JOHN WATTS, FISCHER-Z, 09.08.2020, Römerkastell, Stuttgart

Foto: Martin Schniz

Ein Fazit nach dem ersten richtigen Konzertwochenende mit zwei Gigs. Wenn die Veranstalter die Hygiene- und Abstandregeln so gewissenhaft einhalten wie hier (oder auch am Samstag im Alten Schloss), kann man sich als Besucher durchaus wohlfühlen. Natürlich sind die Konzerte anders, die Stimmung eher etwas zurückhaltend. Weniger Exzess und Bierdusche. Dafür aber auch keine Konzertschwätzer, Drängler und furzende Vorderleute.
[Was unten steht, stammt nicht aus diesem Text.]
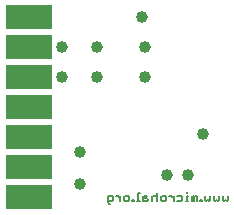
<source format=gbs>
G75*
%MOIN*%
%OFA0B0*%
%FSLAX25Y25*%
%IPPOS*%
%LPD*%
%AMOC8*
5,1,8,0,0,1.08239X$1,22.5*
%
%ADD10C,0.00500*%
%ADD11R,0.15800X0.08400*%
%ADD12C,0.03975*%
D10*
X0046644Y0005360D02*
X0046644Y0007612D01*
X0047995Y0007612D01*
X0048445Y0007162D01*
X0048445Y0006261D01*
X0047995Y0005811D01*
X0046644Y0005811D01*
X0046644Y0005360D02*
X0047094Y0004910D01*
X0047545Y0004910D01*
X0049550Y0007612D02*
X0050000Y0007612D01*
X0050901Y0006711D01*
X0050901Y0005811D02*
X0050901Y0007612D01*
X0052046Y0007162D02*
X0052496Y0007612D01*
X0053397Y0007612D01*
X0053847Y0007162D01*
X0053847Y0006261D01*
X0053397Y0005811D01*
X0052496Y0005811D01*
X0052046Y0006261D01*
X0052046Y0007162D01*
X0054870Y0006261D02*
X0054870Y0005811D01*
X0055320Y0005811D01*
X0055320Y0006261D01*
X0054870Y0006261D01*
X0056384Y0005811D02*
X0057285Y0005811D01*
X0056834Y0005811D02*
X0056834Y0008513D01*
X0057285Y0008513D01*
X0058430Y0007162D02*
X0058880Y0007612D01*
X0059781Y0007612D01*
X0059781Y0006711D02*
X0058430Y0006711D01*
X0058430Y0007162D02*
X0058430Y0005811D01*
X0059781Y0005811D01*
X0060231Y0006261D01*
X0059781Y0006711D01*
X0061376Y0007162D02*
X0061376Y0005811D01*
X0061376Y0007162D02*
X0061827Y0007612D01*
X0062727Y0007612D01*
X0063178Y0007162D01*
X0064323Y0007162D02*
X0064323Y0006261D01*
X0064773Y0005811D01*
X0065674Y0005811D01*
X0066124Y0006261D01*
X0066124Y0007162D01*
X0065674Y0007612D01*
X0064773Y0007612D01*
X0064323Y0007162D01*
X0063178Y0008513D02*
X0063178Y0005811D01*
X0067229Y0007612D02*
X0067679Y0007612D01*
X0068580Y0006711D01*
X0068580Y0005811D02*
X0068580Y0007612D01*
X0069725Y0007612D02*
X0071076Y0007612D01*
X0071526Y0007162D01*
X0071526Y0006261D01*
X0071076Y0005811D01*
X0069725Y0005811D01*
X0072590Y0005811D02*
X0073491Y0005811D01*
X0073040Y0005811D02*
X0073040Y0007612D01*
X0073491Y0007612D01*
X0073040Y0008513D02*
X0073040Y0008963D01*
X0074636Y0007162D02*
X0075086Y0007612D01*
X0075536Y0007162D01*
X0075536Y0005811D01*
X0074636Y0005811D02*
X0074636Y0007162D01*
X0075536Y0007162D02*
X0075987Y0007612D01*
X0076437Y0007612D01*
X0076437Y0005811D01*
X0077460Y0005811D02*
X0077460Y0006261D01*
X0077910Y0006261D01*
X0077910Y0005811D01*
X0077460Y0005811D01*
X0079055Y0006261D02*
X0079055Y0007612D01*
X0079055Y0006261D02*
X0079506Y0005811D01*
X0079956Y0006261D01*
X0080407Y0005811D01*
X0080857Y0006261D01*
X0080857Y0007612D01*
X0082002Y0007612D02*
X0082002Y0006261D01*
X0082452Y0005811D01*
X0082903Y0006261D01*
X0083353Y0005811D01*
X0083803Y0006261D01*
X0083803Y0007612D01*
X0084948Y0007612D02*
X0084948Y0006261D01*
X0085399Y0005811D01*
X0085849Y0006261D01*
X0086300Y0005811D01*
X0086750Y0006261D01*
X0086750Y0007612D01*
D11*
X0020500Y0007061D03*
X0020500Y0017061D03*
X0020500Y0027061D03*
X0020500Y0037061D03*
X0020500Y0047061D03*
X0020500Y0057061D03*
X0020500Y0067061D03*
D12*
X0031500Y0057061D03*
X0043000Y0057061D03*
X0043000Y0047061D03*
X0031500Y0047061D03*
X0058000Y0067061D03*
X0059000Y0057061D03*
X0059000Y0047061D03*
X0078500Y0028061D03*
X0073500Y0014561D03*
X0066500Y0014561D03*
X0037500Y0011561D03*
X0037500Y0022061D03*
M02*

</source>
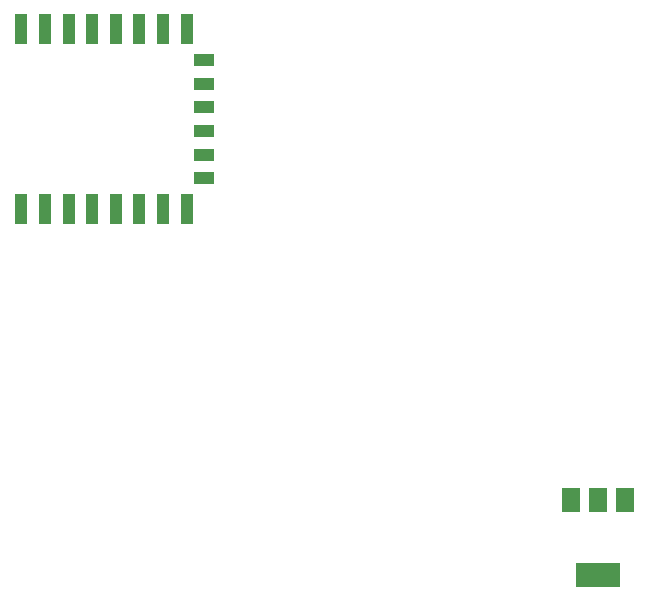
<source format=gbr>
%TF.GenerationSoftware,KiCad,Pcbnew,(5.1.6)-1*%
%TF.CreationDate,2021-04-21T16:58:09+02:00*%
%TF.ProjectId,_7SEG_CONTROL,5f375345-475f-4434-9f4e-54524f4c2e6b,rev?*%
%TF.SameCoordinates,Original*%
%TF.FileFunction,Paste,Bot*%
%TF.FilePolarity,Positive*%
%FSLAX46Y46*%
G04 Gerber Fmt 4.6, Leading zero omitted, Abs format (unit mm)*
G04 Created by KiCad (PCBNEW (5.1.6)-1) date 2021-04-21 16:58:09*
%MOMM*%
%LPD*%
G01*
G04 APERTURE LIST*
%ADD10R,1.000000X2.500000*%
%ADD11R,1.800000X1.000000*%
%ADD12R,3.800000X2.000000*%
%ADD13R,1.500000X2.000000*%
G04 APERTURE END LIST*
D10*
%TO.C,U4*%
X109530000Y-72156000D03*
X111530000Y-72156000D03*
X113530000Y-72156000D03*
X115530000Y-72156000D03*
X117530000Y-72156000D03*
X119530000Y-72156000D03*
X121530000Y-72156000D03*
X123530000Y-72156000D03*
D11*
X125030000Y-74756000D03*
X125030000Y-76756000D03*
X125030000Y-78756000D03*
X125030000Y-80756000D03*
X125030000Y-82756000D03*
X125030000Y-84756000D03*
D10*
X123530000Y-87356000D03*
X121530000Y-87356000D03*
X119530000Y-87356000D03*
X117530000Y-87356000D03*
X115530000Y-87356000D03*
X113530000Y-87356000D03*
X111530000Y-87356000D03*
X109530000Y-87356000D03*
%TD*%
D12*
%TO.C,U2*%
X158336000Y-118344000D03*
D13*
X158336000Y-112044000D03*
X160636000Y-112044000D03*
X156036000Y-112044000D03*
%TD*%
M02*

</source>
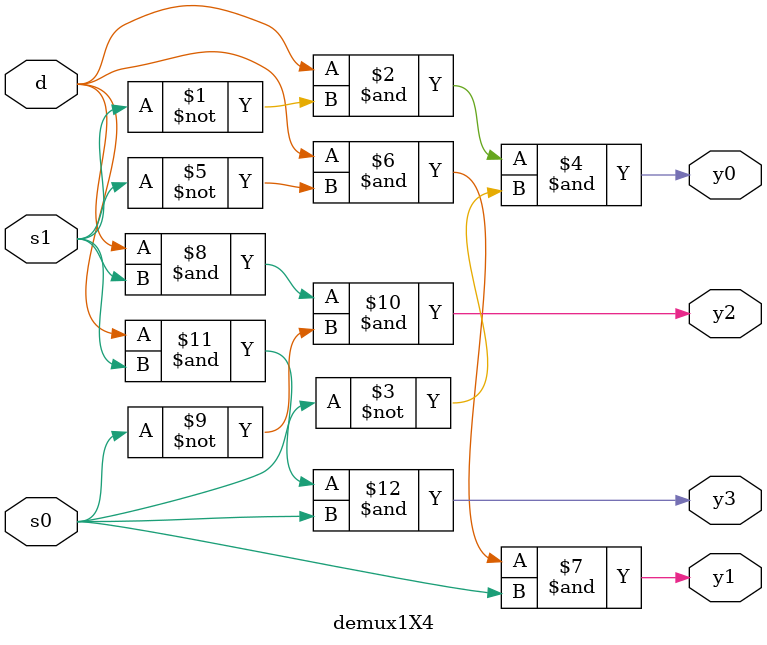
<source format=v>
module demux1X4(output y0,y1,y2,y3,input d,s0,s1);
assign y0=d&(~s1)&(~s0);
assign y1=d&(~s1)&s0;
assign y2=d&s1&(~s0);
assign y3=d&s1&s0;
endmodule

</source>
Dem Liebhaber maximalen Musikgenusses kann ich Corona-Konzerte dieser Art auf jeden Fall empfehlen. Besseren Sound und bessere Sicht gibt es selten. Und auch in einem locker besetzten und gut belüfteten Club kann ich mir Konzerte vorstellen. Nur der Gedanke an die Kasse der Veranstalter trübt diesen Genuss. Denn dass sich dies auf die Dauer niemals tragen kann, ist leider nur allzu offensichtlich.